Maxence Hecquard a publié en mai dernier un ouvrage imposant dans lequel il revisite les fondements et la genèse de la démocratie moderne, cette nouvelle religion séculière, ce dogme intouchable, cette "valeur de la République", selon l'expression consacrée. Dans Les Fondements philosophiques de la démocratie moderne, il montre la métaphysique de ce régime en évolution perpétuelle, né des Lumières, pensé notamment par Kant, Hegel et Darwin. Même les représentants de l'Eglise ont fini par adopter la terminologie propre à la démocratie, en en faisant presque un principe non négociable du bien commun. Alors que, le plus souvent, la démocratie moderne écrase le principe de subsidiarité sous un totalitarisme soft. Cet idéal est une utopie, mais une utopie plaisante, à la fois pour les dirigeants mais aussi pour les électeurs qui aiment se plier au jeu :
"Le vice du régime est contradiction essentielle : faire gouverner un peuple incapable de le faire. Pour que la démocratie fonctionne, il faut que quelque tribun mente au peuple en lui déclarant exécuter ses volontés quand il ne suit que la sienne."
Toute ressemblance avec l'actualité n'est pas fortuite. Et ce théâtre électoral se poursuit alors que l'échec de la démocratie est patent :
"[D]eux siècles après la grande révolution, le monde n'est toujours pas en paix. Deux guerres mondiales ont eu lieu au XXe siècle en son nom […]. A l'orée du troisième millénaire force est de constater que la démocratie progresse toujours mieux par les avions bombardiers que par les urnes. Des coalitions occidentales (souvent emmenées par les Etats-Unis…) déstabilisent, voire attaquent, nombre de régimes d'orient ou du sud au prétexte d'"insuffisance démocratique", celle-ci étant certifiée par des autorités "morales" autoproclamées.
Régression culturelle et guerres multiples : la Terre promise par les Lumières semble encore loin…
D'où vient ce paradoxe ? Comment expliquer qu'un régime qui ne vise que la cohabitation tranquille et l'épanouissement des hommes engendre tant de conflits ?
La question est celle du passage. Comment le despotisme pour instaurer la république . Comment briser la dictature pour gagner la liberté ? Comment sortir de l'obscurité ? La réponse des Lumières et unanime : par la violence".
Ainsi fonctionne l'idéologie démocrate : au nom des lendemains qui chantent, tout est possible aujourd'hui. Rousseau, Kant, Hegel sont unanimes là-dessus : la violence et la terreur sont une étape inévitable de la liberté.

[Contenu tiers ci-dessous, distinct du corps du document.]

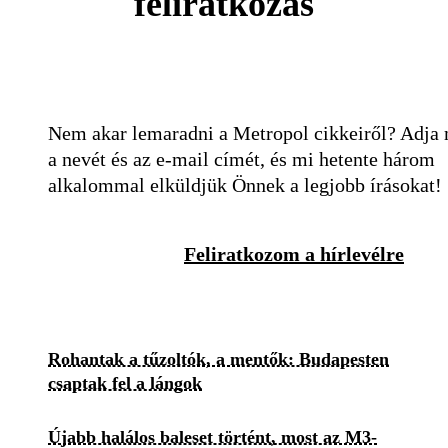
feliratkozás
Nem akar lemaradni a Metropol cikkeiről? Adja
a nevét és az e-mail címét, és mi hetente három
alkalommal elküldjük Önnek a legjobb írásokat!
Feliratkozom a hírlevélre
Rohantak a tűzoltók, a mentők: Budapesten
csaptak fel a lángok
Újabb halálos baleset történt, most az M3-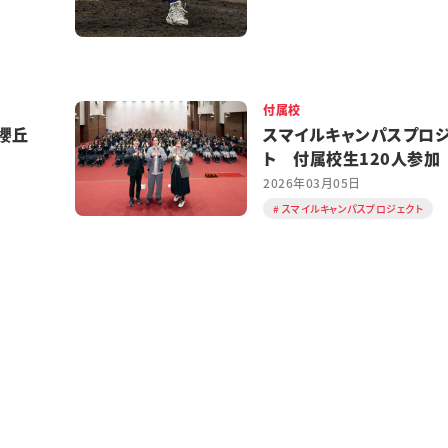
付属校
櫻丘
スマイルキャンパスプロ
ト 付属校生120人参加
2026年03月05日
スマイルキャンパスプロジェクト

Et dans le concert politico-médiatique, il n'est pas possible de s'exprimer sereinement si l'on n'a pas professé son adhésion à la démocratie, laquelle se fait totalitaire :
"Claude Polin explique que le totalitarisme se définit comme l'unicité d'un parti qui se maintient par une police de la pensée : "Une société est totalitaire oosqu'elle tend à se donner en tant que telle, c'est-à-dire en tant que totalité de se membres, pour supérieure à n'importe laquelle de ses parties, sur laquelle le tout entend du même coup exercer un pouvoir total, en lui déniant tout droit à se poser en face de lui comme un être à part entière." Force est de reconnaître que la démocratie répond à cette définition : elle ne souffre pas la contradiction. La démocratie est idéologique et totalitaire car ses valeurs sont exclusives et parce qu'elle prône une métaphysique incompatible avec toute autre vision du monde."